- **What you should do**:
Where a line in the records below includes "input", pull that line out.
··········
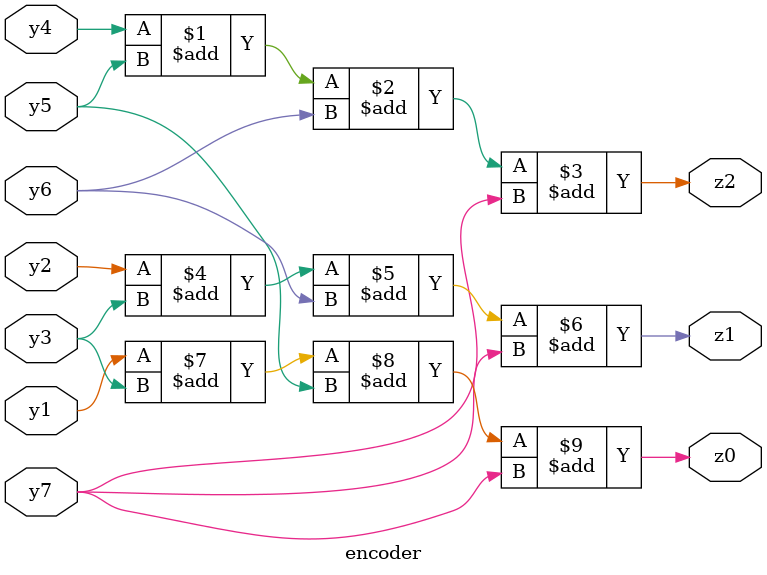
<source format=sv>
module encoder(y1,y2,y3,y4,y5,y6,y7,z1,z2,z0);

input y1,y2,y3,y4,y5,y6,y7;
output z0,z1,z2;

assign z2=y4+y5+y6+y7;
assign z1=y2+y3+y6+y7;
assign z0=y1+y3+y5+y7;

endmodule

</source>
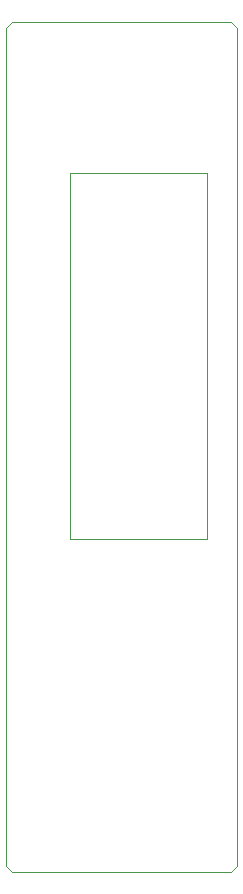
<source format=gm1>
G04 #@! TF.GenerationSoftware,KiCad,Pcbnew,(5.1.5)-3*
G04 #@! TF.CreationDate,2021-03-06T01:37:59+09:00*
G04 #@! TF.ProjectId,Setta21_Top,53657474-6132-4315-9f54-6f702e6b6963,rev?*
G04 #@! TF.SameCoordinates,Original*
G04 #@! TF.FileFunction,Profile,NP*
%FSLAX46Y46*%
G04 Gerber Fmt 4.6, Leading zero omitted, Abs format (unit mm)*
G04 Created by KiCad (PCBNEW (5.1.5)-3) date 2021-03-06 01:37:59*
%MOMM*%
%LPD*%
G04 APERTURE LIST*
%ADD10C,0.100000*%
G04 APERTURE END LIST*
D10*
X173000000Y-58500000D02*
X173000000Y-129500000D01*
X173500000Y-58000000D02*
X173000000Y-58500000D01*
X192500000Y-58500000D02*
X192000000Y-58000000D01*
X192000000Y-130000000D02*
X192500000Y-129500000D01*
X173500000Y-130000000D02*
X173000000Y-129500000D01*
X178350000Y-70800000D02*
X190000000Y-70800000D01*
X178350000Y-101800000D02*
X178350000Y-70800000D01*
X190000000Y-101800000D02*
X178350000Y-101800000D01*
X190000000Y-70800000D02*
X190000000Y-101800000D01*
X173500000Y-58000000D02*
X192000000Y-58000000D01*
X192000000Y-130000000D02*
X173500000Y-130000000D01*
X192500000Y-58500000D02*
X192500000Y-129500000D01*
M02*

</source>
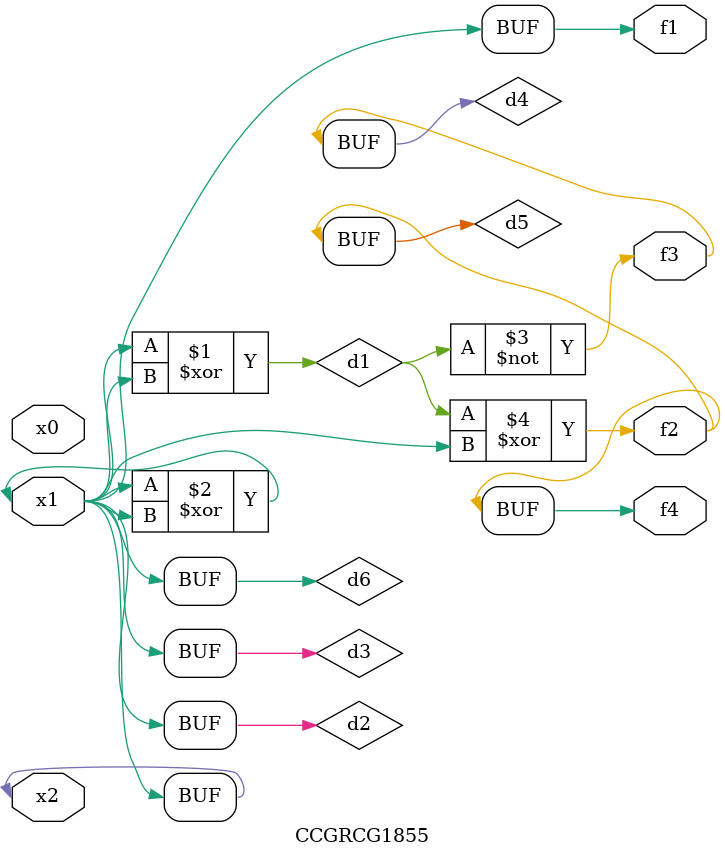
<source format=v>
module CCGRCG1855(
	input x0, x1, x2,
	output f1, f2, f3, f4
);

	wire d1, d2, d3, d4, d5, d6;

	xor (d1, x1, x2);
	buf (d2, x1, x2);
	xor (d3, x1, x2);
	nor (d4, d1);
	xor (d5, d1, d2);
	buf (d6, d2, d3);
	assign f1 = d6;
	assign f2 = d5;
	assign f3 = d4;
	assign f4 = d5;
endmodule

</source>
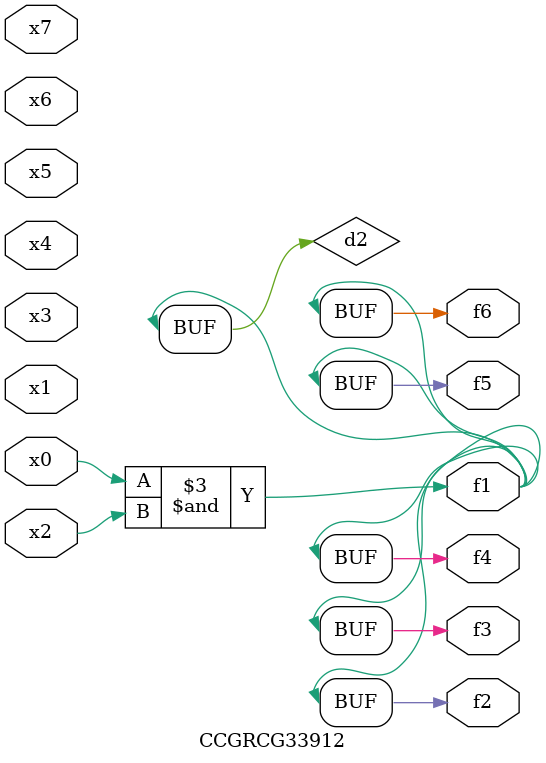
<source format=v>
module CCGRCG33912(
	input x0, x1, x2, x3, x4, x5, x6, x7,
	output f1, f2, f3, f4, f5, f6
);

	wire d1, d2;

	nor (d1, x3, x6);
	and (d2, x0, x2);
	assign f1 = d2;
	assign f2 = d2;
	assign f3 = d2;
	assign f4 = d2;
	assign f5 = d2;
	assign f6 = d2;
endmodule

</source>
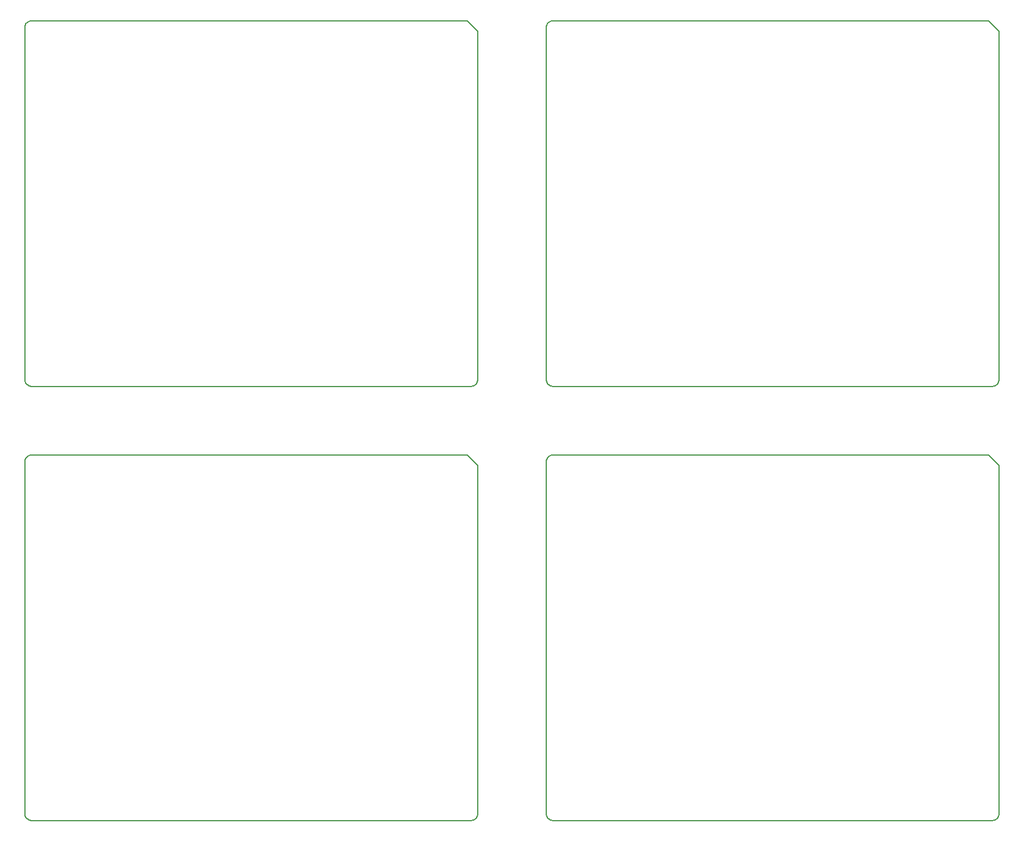
<source format=gbr>
G04 DipTrace 2.4.0.2*
%INBoardOutline.gbr*%
%MOIN*%
%ADD11C,0.0055*%
%FSLAX44Y44*%
G04*
G70*
G90*
G75*
G01*
%LNBoardOutline*%
%LPD*%
X3940Y24546D2*
D11*
X3942Y24588D1*
X3949Y24628D1*
X3959Y24668D1*
X3974Y24707D1*
X3993Y24743D1*
X4015Y24778D1*
X4041Y24810D1*
X4070Y24839D1*
X4102Y24865D1*
X4137Y24887D1*
X4174Y24906D1*
X4212Y24921D1*
X4252Y24932D1*
X4293Y24938D1*
X4334Y24940D1*
X29340D1*
X29940Y24340D1*
Y19840D1*
Y18940D1*
Y4940D1*
Y4334D1*
X29938Y4293D1*
X29932Y4252D1*
X29921Y4212D1*
X29906Y4174D1*
X29887Y4137D1*
X29865Y4102D1*
X29839Y4070D1*
X29810Y4041D1*
X29778Y4015D1*
X29743Y3993D1*
X29707Y3974D1*
X29668Y3959D1*
X29628Y3949D1*
X29588Y3942D1*
X29546Y3940D1*
X4334D1*
X4293Y3942D1*
X4252Y3949D1*
X4212Y3959D1*
X4174Y3974D1*
X4137Y3993D1*
X4102Y4015D1*
X4070Y4041D1*
X4041Y4070D1*
X4015Y4102D1*
X3993Y4137D1*
X3974Y4174D1*
X3959Y4212D1*
X3949Y4252D1*
X3942Y4293D1*
X3940Y4334D1*
Y24546D1*
X33877D2*
X33879Y24588D1*
X33886Y24628D1*
X33896Y24668D1*
X33911Y24707D1*
X33930Y24743D1*
X33952Y24778D1*
X33978Y24810D1*
X34007Y24839D1*
X34039Y24865D1*
X34074Y24887D1*
X34111Y24906D1*
X34149Y24921D1*
X34189Y24932D1*
X34230Y24938D1*
X34271Y24940D1*
X59277D1*
X59877Y24340D1*
Y19840D1*
Y18940D1*
Y4940D1*
Y4334D1*
X59875Y4293D1*
X59869Y4252D1*
X59858Y4212D1*
X59843Y4174D1*
X59824Y4137D1*
X59802Y4102D1*
X59776Y4070D1*
X59747Y4041D1*
X59715Y4015D1*
X59680Y3993D1*
X59644Y3974D1*
X59605Y3959D1*
X59565Y3949D1*
X59525Y3942D1*
X59483Y3940D1*
X34271D1*
X34230Y3942D1*
X34189Y3949D1*
X34149Y3959D1*
X34111Y3974D1*
X34074Y3993D1*
X34039Y4015D1*
X34007Y4041D1*
X33978Y4070D1*
X33952Y4102D1*
X33930Y4137D1*
X33911Y4174D1*
X33896Y4212D1*
X33886Y4252D1*
X33879Y4293D1*
X33877Y4334D1*
Y24546D1*
X3940Y49483D2*
X3942Y49525D1*
X3949Y49565D1*
X3959Y49605D1*
X3974Y49644D1*
X3993Y49680D1*
X4015Y49715D1*
X4041Y49747D1*
X4070Y49776D1*
X4102Y49802D1*
X4137Y49824D1*
X4174Y49843D1*
X4212Y49858D1*
X4252Y49869D1*
X4293Y49875D1*
X4334Y49877D1*
X29340D1*
X29940Y49277D1*
Y44777D1*
Y43877D1*
Y29877D1*
Y29271D1*
X29938Y29230D1*
X29932Y29189D1*
X29921Y29149D1*
X29906Y29111D1*
X29887Y29074D1*
X29865Y29039D1*
X29839Y29007D1*
X29810Y28978D1*
X29778Y28952D1*
X29743Y28930D1*
X29707Y28911D1*
X29668Y28896D1*
X29628Y28886D1*
X29588Y28879D1*
X29546Y28877D1*
X4334D1*
X4293Y28879D1*
X4252Y28886D1*
X4212Y28896D1*
X4174Y28911D1*
X4137Y28930D1*
X4102Y28952D1*
X4070Y28978D1*
X4041Y29007D1*
X4015Y29039D1*
X3993Y29074D1*
X3974Y29111D1*
X3959Y29149D1*
X3949Y29189D1*
X3942Y29230D1*
X3940Y29271D1*
Y49483D1*
X33877D2*
X33879Y49525D1*
X33886Y49565D1*
X33896Y49605D1*
X33911Y49644D1*
X33930Y49680D1*
X33952Y49715D1*
X33978Y49747D1*
X34007Y49776D1*
X34039Y49802D1*
X34074Y49824D1*
X34111Y49843D1*
X34149Y49858D1*
X34189Y49869D1*
X34230Y49875D1*
X34271Y49877D1*
X59277D1*
X59877Y49277D1*
Y44777D1*
Y43877D1*
Y29877D1*
Y29271D1*
X59875Y29230D1*
X59869Y29189D1*
X59858Y29149D1*
X59843Y29111D1*
X59824Y29074D1*
X59802Y29039D1*
X59776Y29007D1*
X59747Y28978D1*
X59715Y28952D1*
X59680Y28930D1*
X59644Y28911D1*
X59605Y28896D1*
X59565Y28886D1*
X59525Y28879D1*
X59483Y28877D1*
X34271D1*
X34230Y28879D1*
X34189Y28886D1*
X34149Y28896D1*
X34111Y28911D1*
X34074Y28930D1*
X34039Y28952D1*
X34007Y28978D1*
X33978Y29007D1*
X33952Y29039D1*
X33930Y29074D1*
X33911Y29111D1*
X33896Y29149D1*
X33886Y29189D1*
X33879Y29230D1*
X33877Y29271D1*
Y49483D1*
M02*

</source>
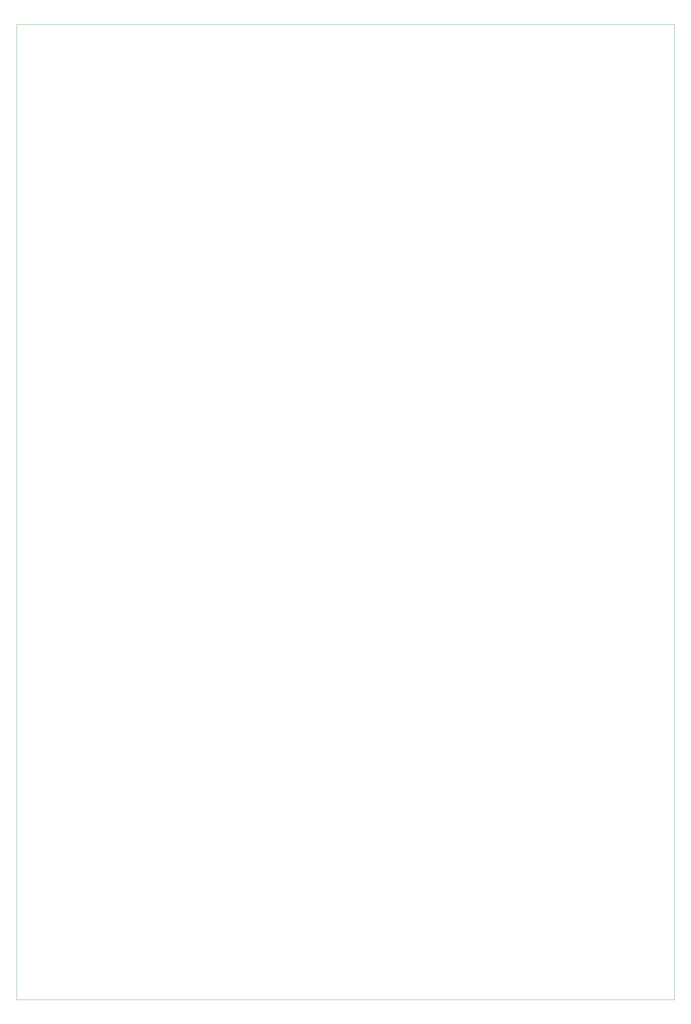
<source format=gbr>
G04 #@! TF.GenerationSoftware,KiCad,Pcbnew,(5.1.0)-1*
G04 #@! TF.CreationDate,2020-08-18T17:52:06+08:00*
G04 #@! TF.ProjectId,LED_driver,4c45445f-6472-4697-9665-722e6b696361,rev?*
G04 #@! TF.SameCoordinates,Original*
G04 #@! TF.FileFunction,Profile,NP*
%FSLAX46Y46*%
G04 Gerber Fmt 4.6, Leading zero omitted, Abs format (unit mm)*
G04 Created by KiCad (PCBNEW (5.1.0)-1) date 2020-08-18 17:52:06*
%MOMM*%
%LPD*%
G04 APERTURE LIST*
%ADD10C,0.050000*%
G04 APERTURE END LIST*
D10*
X243360000Y-329950000D02*
X55350000Y-329950000D01*
X243360000Y-51700000D02*
X243360000Y-329950000D01*
X55380000Y-51690000D02*
X243360000Y-51700000D01*
X55350000Y-329950000D02*
X55380000Y-51690000D01*
M02*

</source>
··········
- **Task result**:
input y1,y2,y3,y4,y5,y6,y7;
	input x0, x1, x2,
	input x0, x1, x2, x3, x4, x5, x6, x7,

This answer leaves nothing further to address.